The Logical Endpoint of Class Not Race Analysis
I’ve been reading Max Elbaum’s 2002 book Revolution in the Air: Sixties Radicals Turn to Lenin, Mao and Che. It’s a deep insider account of the internal dynamics of sixties radicals who identified as communists beginning in 1968. I’ve joked for years that there are more books about communists in America than there ever were actual communists and this is almost true. Nevertheless, this is a useful book for someone like me who knows the general outline but doesn’t really have a strong grasp on all the different groups and their shifting ideologies.
Anyway, I was reading it this morning and ran across this gem.
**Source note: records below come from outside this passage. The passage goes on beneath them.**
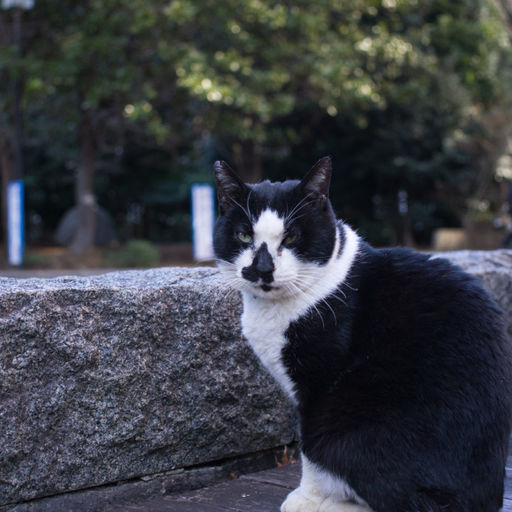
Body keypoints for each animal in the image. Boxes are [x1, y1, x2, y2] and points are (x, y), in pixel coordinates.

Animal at [212, 157, 512, 512]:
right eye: (244, 235)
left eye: (292, 238)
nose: (262, 269)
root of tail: (487, 497)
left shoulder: (318, 384)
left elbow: (308, 451)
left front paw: (307, 498)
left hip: (349, 423)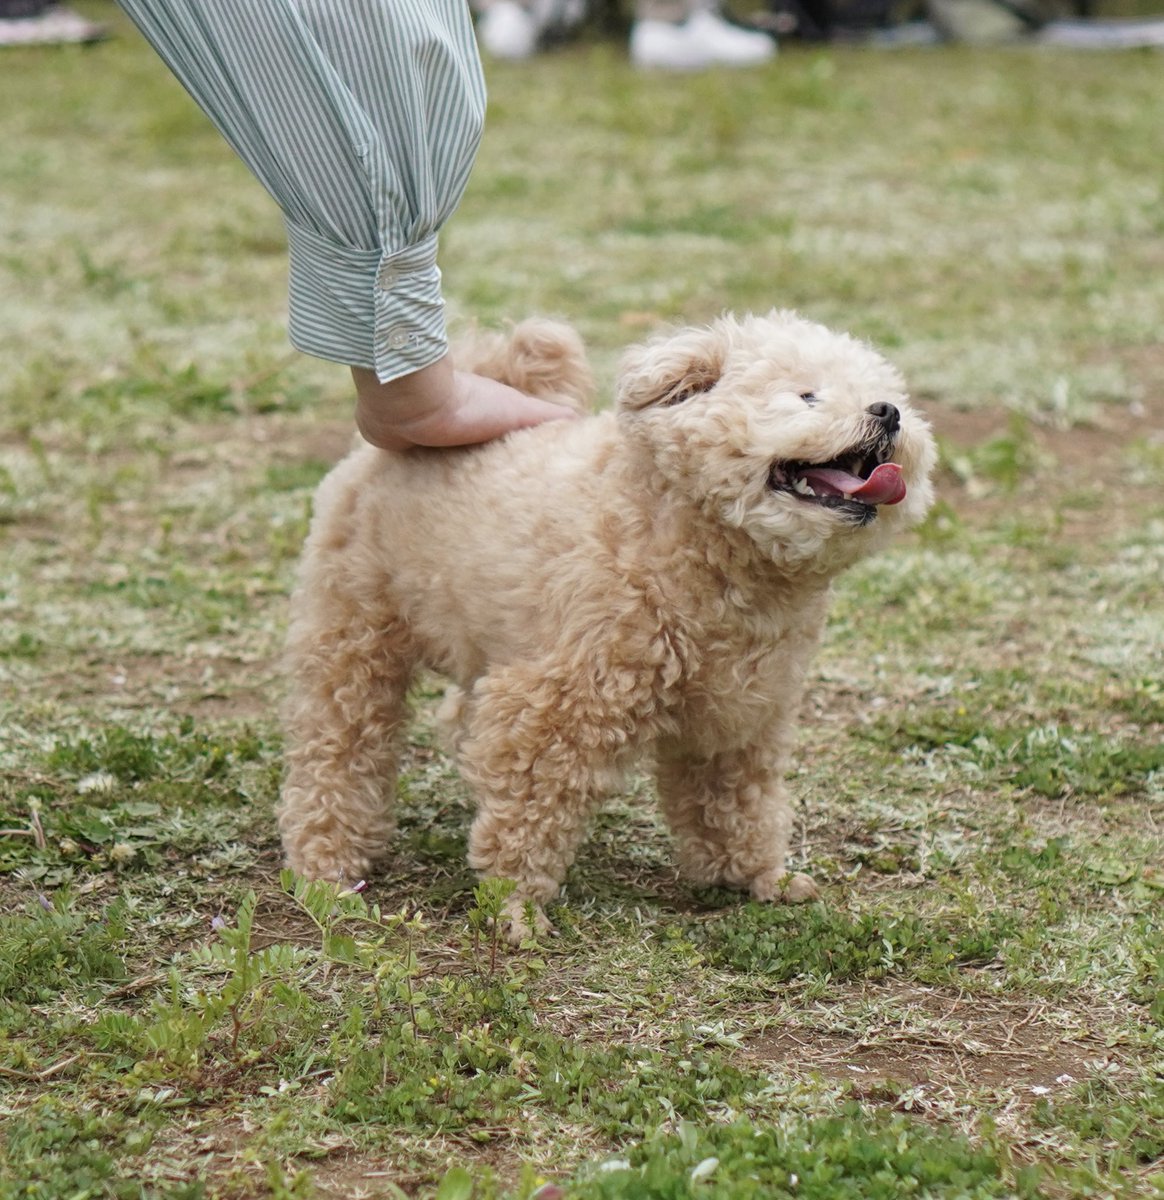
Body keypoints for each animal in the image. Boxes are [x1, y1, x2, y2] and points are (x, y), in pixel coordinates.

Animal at [279, 309, 936, 936]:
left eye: (883, 392)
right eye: (806, 396)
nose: (888, 412)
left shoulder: (739, 718)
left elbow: (735, 804)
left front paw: (755, 877)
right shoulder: (552, 707)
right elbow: (530, 810)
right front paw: (514, 904)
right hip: (355, 633)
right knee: (338, 749)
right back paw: (326, 863)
In 1974, the courts ordered Boston to desegregate their public schools and the busing system was created, leading to the legendary racist protests that riveted the nation (of course, all these white Southies were just doing what was best for their kids….).
In 2019, the communist Bob Avakian is a joke. But it’s useful to read someone taking him seriously, as Elbaum does. In 1974, Avakian was the head of Revolutionary Union, one of the larger communist organizations. For him and his followers, busing was “divisive” by race and thus undermined the true class struggle. So of course RU came out in opposition to the busing program!!! In fact, the RU’s paper had the following headline in October 1974: “People Must Unite to Smash Boston Busing Plan.” Evidently, plenty of Boston residents picked this up thinking it was a conservative rag, since they were on the same page about busing.
Uniting with white racists is the true revolutionary action! But you know, this is the logical conclusion of class not race rhetoric. If your position on any policy that attempts to remediate racial inequality is that it should be opposed for distracting people from the true oppression of class, then you are taking a racist position. Especially on the left, this is completely bonkers. How you can look at the nation and the world and not see how race is critically important–not to mention how working people of color are more likely to be attracted to class-based action than white workers anyway–is totally beyond my comprehension. I’d like to say that we wouldn’t see this anymore, but of course we do sometimes at Jacobin and other publications. Maybe it’s not as overt as opposing busing in Boston, but it’s still a thing in certain parts of the left.
Again, “class not race” beliefs are racist beliefs that tell people of color their lived oppression and beliefs don’t matter and that they should listen to you, who really knows what is best for them. Don’t be that person.